Restate word for word the lines of the material below, from the line with "n énergie et à restituer" to the line with "bote de remos.", both lines included, and no others.

# DATA TO EXAMINE:
------------

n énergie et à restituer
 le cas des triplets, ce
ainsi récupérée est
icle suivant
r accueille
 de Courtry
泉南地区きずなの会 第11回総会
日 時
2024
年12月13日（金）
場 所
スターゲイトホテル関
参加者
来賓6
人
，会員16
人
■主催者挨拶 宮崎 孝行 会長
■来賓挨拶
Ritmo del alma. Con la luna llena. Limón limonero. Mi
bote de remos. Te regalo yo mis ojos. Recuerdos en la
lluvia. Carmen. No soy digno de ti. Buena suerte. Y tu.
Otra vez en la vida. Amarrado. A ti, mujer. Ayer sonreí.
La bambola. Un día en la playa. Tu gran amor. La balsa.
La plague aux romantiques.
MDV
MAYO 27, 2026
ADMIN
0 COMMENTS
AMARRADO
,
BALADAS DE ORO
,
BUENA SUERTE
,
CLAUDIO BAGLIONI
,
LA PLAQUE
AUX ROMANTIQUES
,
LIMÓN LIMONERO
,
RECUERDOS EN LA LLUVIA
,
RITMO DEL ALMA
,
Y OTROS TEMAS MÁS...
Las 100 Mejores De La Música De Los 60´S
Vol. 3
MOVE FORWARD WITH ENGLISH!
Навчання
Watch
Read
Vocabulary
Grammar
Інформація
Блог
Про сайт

------------

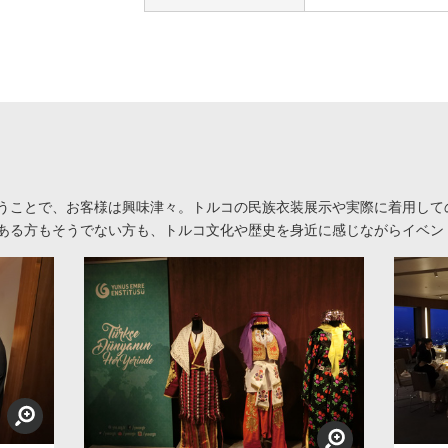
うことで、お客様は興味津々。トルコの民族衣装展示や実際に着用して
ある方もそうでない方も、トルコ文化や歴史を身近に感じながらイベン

------------

# EXERCISE RESPONSE:
n énergie et à restituer
 le cas des triplets, ce
ainsi récupérée est
icle suivant
r accueille
 de Courtry
泉南地区きずなの会 第11回総会
日 時
2024
年12月13日（金）
場 所
スターゲイトホテル関
参加者
来賓6
人
，会員16
人
■主催者挨拶 宮崎 孝行 会長
■来賓挨拶
Ritmo del alma. Con la luna llena. Limón limonero. Mi
bote de remos. Te regalo yo mis ojos. Recuerdos en la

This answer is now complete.